See? She's glowing! I will be, too. (Image borrowed from http://www.kimberlysnyder.net/blog)

Luckily for me, I am not starting right from Square One. I have already incorporated many of her recommendations into my daily routines without even realizing it– I don’t eat dairy anymore, and my meals are comprised of a whole lot of fresh vegetables and smaller amounts of whole grains. I actually consume ground flax seeds on a daily basis, and I already know what mysterious foods like “quinoa”, “millet”, “amaranth”, “dulse”, and “chard” are. That gives me a leg up, so to speak, but I’m also planning to take this opportunity to test out other recommendations of hers. It will not be a complete overhaul of my diet and lifestyle (at all), and I’m planning to incorporate her suggestions gradually, not overnight, so I can minimize any potential shocks to my body.
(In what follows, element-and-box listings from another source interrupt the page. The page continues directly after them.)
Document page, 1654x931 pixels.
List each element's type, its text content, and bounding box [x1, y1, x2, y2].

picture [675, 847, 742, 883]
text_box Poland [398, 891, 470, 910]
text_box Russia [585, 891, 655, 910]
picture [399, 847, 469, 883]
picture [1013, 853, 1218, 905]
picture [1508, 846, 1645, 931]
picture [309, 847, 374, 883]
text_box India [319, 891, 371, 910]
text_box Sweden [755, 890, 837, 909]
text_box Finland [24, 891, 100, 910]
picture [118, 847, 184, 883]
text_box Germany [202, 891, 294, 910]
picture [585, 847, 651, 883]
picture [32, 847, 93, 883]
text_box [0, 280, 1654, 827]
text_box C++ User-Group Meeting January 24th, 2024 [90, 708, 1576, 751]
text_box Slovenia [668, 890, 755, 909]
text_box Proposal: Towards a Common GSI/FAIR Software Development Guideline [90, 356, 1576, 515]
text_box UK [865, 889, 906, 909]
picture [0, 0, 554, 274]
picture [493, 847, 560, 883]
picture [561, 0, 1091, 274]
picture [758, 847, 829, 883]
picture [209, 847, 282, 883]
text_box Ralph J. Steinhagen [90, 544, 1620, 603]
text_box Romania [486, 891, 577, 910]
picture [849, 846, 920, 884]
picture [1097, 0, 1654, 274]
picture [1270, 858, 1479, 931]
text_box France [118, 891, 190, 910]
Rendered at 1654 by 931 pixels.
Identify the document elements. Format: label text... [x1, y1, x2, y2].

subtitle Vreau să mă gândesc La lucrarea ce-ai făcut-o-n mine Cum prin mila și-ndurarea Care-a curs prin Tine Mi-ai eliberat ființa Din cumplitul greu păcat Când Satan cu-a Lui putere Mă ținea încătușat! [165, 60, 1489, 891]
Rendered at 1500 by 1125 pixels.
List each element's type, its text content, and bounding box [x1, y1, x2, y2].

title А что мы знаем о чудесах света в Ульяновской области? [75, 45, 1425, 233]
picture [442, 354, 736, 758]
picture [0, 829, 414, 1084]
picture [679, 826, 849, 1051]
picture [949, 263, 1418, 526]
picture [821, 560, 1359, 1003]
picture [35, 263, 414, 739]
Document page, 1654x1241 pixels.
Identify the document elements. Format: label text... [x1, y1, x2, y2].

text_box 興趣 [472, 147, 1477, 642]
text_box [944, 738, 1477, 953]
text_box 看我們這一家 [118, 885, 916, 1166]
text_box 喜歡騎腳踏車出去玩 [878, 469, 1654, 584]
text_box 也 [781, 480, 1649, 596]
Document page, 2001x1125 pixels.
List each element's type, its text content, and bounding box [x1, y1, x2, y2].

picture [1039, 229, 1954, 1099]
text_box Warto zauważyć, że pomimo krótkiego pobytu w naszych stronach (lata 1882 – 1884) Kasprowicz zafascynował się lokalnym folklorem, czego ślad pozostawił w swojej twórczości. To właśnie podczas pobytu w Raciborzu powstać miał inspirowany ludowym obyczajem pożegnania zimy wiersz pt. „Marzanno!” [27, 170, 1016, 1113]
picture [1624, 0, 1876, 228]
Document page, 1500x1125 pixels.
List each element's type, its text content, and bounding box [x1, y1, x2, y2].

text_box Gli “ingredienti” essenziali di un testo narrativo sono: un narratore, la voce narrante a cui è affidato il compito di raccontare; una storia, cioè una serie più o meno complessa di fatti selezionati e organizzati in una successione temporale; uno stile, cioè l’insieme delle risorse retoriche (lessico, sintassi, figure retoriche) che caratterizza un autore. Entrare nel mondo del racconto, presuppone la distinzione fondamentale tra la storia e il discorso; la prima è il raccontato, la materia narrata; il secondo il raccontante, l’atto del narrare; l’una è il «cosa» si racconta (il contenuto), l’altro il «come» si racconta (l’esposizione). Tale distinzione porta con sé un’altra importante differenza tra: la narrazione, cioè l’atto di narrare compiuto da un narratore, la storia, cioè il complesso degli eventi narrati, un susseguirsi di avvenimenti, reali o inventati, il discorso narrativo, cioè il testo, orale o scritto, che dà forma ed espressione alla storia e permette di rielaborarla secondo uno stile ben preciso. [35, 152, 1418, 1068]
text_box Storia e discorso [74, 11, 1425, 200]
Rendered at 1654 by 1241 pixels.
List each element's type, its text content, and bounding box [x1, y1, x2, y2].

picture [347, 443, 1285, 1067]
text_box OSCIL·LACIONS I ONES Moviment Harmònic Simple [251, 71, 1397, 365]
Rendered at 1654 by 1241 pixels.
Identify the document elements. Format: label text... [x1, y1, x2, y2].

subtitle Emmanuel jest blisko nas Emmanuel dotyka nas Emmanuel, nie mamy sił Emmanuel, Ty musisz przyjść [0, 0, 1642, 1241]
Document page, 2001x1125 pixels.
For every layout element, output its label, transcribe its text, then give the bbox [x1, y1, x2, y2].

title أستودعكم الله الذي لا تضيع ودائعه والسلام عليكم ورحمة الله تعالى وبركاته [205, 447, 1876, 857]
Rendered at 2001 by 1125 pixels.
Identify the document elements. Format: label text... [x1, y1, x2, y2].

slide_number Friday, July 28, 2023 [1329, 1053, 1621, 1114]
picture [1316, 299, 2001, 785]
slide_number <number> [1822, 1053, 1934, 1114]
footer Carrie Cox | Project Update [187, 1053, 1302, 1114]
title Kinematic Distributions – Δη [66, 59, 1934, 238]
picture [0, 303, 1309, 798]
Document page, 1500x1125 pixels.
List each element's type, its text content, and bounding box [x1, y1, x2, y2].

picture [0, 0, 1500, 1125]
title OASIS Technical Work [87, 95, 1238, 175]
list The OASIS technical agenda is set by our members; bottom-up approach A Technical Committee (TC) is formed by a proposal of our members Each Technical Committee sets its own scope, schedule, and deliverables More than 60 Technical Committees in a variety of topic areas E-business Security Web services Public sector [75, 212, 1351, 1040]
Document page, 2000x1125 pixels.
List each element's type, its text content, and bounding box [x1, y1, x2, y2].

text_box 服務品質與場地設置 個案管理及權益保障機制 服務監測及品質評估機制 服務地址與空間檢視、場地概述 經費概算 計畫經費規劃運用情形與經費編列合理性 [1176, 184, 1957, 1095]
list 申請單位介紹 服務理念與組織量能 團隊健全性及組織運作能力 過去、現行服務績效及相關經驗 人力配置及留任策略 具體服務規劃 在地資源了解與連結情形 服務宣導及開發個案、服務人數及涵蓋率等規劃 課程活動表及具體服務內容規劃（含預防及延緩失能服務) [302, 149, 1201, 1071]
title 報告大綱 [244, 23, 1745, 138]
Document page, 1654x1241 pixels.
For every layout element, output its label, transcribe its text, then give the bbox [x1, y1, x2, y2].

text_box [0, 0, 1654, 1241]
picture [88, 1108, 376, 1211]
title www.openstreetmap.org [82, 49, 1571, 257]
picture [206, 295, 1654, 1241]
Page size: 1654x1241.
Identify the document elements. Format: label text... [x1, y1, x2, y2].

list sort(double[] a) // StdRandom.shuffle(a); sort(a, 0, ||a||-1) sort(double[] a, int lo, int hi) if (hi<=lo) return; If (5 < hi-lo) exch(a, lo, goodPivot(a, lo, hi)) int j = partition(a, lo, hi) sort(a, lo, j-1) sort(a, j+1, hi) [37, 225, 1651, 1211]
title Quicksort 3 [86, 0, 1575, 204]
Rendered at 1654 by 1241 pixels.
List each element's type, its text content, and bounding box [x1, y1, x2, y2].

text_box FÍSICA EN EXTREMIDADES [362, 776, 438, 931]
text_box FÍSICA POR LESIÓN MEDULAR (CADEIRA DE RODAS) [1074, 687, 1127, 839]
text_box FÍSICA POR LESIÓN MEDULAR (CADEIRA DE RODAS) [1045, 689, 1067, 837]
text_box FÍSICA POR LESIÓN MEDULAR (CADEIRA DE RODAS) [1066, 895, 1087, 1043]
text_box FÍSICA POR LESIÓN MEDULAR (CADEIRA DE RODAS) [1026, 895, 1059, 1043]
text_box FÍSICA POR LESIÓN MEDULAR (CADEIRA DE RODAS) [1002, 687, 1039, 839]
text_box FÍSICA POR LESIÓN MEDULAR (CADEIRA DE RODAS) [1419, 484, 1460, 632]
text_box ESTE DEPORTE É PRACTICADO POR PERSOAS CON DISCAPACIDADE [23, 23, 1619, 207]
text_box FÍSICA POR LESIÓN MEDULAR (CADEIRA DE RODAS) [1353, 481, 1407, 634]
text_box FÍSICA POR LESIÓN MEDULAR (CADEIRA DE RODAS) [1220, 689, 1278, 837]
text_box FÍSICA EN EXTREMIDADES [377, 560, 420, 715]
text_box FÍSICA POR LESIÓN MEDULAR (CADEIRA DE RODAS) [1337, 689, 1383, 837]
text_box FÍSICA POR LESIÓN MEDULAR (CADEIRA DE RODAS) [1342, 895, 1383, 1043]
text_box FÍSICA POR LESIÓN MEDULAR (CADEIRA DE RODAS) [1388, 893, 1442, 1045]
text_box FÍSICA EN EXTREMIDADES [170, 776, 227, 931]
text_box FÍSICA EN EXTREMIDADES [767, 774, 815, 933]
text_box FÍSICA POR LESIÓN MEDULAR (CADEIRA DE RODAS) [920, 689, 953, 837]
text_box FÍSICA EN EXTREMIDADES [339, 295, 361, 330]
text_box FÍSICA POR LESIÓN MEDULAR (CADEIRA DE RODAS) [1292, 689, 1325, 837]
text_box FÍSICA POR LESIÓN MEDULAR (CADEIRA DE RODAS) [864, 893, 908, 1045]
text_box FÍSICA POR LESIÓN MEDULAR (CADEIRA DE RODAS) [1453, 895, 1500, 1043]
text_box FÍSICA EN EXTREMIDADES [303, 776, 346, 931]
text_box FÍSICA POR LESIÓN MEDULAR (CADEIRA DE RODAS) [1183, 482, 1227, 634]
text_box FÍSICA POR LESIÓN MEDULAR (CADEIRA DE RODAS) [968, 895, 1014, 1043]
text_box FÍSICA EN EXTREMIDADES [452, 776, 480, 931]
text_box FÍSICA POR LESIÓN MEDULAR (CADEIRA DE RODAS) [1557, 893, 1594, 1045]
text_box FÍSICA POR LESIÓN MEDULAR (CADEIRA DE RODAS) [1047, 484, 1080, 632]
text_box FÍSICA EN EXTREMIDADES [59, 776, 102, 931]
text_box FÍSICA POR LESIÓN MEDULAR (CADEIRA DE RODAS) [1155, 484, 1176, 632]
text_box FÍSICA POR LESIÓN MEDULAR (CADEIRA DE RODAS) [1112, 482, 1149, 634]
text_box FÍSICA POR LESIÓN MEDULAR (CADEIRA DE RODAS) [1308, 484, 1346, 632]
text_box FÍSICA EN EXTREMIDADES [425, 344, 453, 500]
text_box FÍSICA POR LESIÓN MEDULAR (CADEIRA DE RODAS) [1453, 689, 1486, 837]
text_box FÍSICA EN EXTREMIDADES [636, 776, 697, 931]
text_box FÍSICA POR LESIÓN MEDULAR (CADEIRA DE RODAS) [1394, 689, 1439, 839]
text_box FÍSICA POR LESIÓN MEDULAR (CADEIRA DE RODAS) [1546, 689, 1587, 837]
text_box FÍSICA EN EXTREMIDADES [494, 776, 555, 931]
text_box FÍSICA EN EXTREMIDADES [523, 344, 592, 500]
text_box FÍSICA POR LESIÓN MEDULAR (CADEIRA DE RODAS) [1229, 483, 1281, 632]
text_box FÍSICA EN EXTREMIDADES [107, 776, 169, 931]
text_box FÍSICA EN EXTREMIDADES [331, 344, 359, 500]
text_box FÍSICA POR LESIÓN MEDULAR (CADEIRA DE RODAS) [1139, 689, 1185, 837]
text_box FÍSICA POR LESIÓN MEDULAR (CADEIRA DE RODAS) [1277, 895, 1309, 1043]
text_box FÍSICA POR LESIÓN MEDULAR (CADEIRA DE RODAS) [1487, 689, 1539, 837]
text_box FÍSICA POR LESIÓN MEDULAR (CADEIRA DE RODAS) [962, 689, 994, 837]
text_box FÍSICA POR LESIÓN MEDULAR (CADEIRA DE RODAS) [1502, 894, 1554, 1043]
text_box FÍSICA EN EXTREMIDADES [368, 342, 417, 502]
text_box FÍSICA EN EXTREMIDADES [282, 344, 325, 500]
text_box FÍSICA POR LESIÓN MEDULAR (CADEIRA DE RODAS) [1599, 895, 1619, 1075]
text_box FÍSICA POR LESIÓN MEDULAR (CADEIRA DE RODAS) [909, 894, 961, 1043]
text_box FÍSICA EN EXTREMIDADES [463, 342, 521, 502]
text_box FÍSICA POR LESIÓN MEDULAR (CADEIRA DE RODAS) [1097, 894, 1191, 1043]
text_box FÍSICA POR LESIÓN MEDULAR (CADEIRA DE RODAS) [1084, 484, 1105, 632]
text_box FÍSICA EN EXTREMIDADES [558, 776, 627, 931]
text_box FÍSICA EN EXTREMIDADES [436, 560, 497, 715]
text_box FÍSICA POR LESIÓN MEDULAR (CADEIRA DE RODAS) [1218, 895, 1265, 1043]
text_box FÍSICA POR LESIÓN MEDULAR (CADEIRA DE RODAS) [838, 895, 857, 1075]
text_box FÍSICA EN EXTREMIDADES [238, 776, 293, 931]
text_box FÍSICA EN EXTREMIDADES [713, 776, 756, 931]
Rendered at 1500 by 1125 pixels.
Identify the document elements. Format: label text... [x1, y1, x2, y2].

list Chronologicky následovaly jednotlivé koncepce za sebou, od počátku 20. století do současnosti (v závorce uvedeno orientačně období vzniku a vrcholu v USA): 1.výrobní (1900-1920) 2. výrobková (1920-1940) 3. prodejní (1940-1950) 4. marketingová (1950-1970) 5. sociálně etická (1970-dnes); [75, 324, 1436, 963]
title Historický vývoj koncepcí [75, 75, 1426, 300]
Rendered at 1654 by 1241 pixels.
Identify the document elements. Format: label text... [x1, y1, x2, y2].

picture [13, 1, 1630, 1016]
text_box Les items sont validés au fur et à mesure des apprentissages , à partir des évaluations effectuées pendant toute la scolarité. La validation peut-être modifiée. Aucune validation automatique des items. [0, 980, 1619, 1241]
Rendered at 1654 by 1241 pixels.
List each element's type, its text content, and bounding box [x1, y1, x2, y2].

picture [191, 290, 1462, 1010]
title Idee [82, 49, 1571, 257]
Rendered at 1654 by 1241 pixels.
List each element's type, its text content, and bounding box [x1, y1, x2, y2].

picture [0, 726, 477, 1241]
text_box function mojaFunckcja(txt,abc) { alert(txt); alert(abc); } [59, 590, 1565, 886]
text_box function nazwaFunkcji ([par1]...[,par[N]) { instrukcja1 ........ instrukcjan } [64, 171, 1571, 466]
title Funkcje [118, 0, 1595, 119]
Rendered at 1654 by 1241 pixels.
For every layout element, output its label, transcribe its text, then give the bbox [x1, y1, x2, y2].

I am so excited to try this, though!

I’m going to create a new page at the top of my blog that is specifically targeted to the Beauty Detox Solution. (When I get around to it), I would like to make a list of most of the main suggestions that Kimberly outlines in her book, and then– as I incorporate them into my own lifestyle– I’ll cross them off like they’re on a Healthy To Do List and let you know how it goes! 😉

Like I say, this is not simply a weight loss endeavour; it’s a more holistic attempt to transform my body for the better, from the inside out. I get very excited about good foods (as you might have already guessed from my humble blog), and I’m so inspired by Kimberly’s own true beauty that I’m ready to embark on this new program myself. Baby steps to better health, indeed– wish me luck!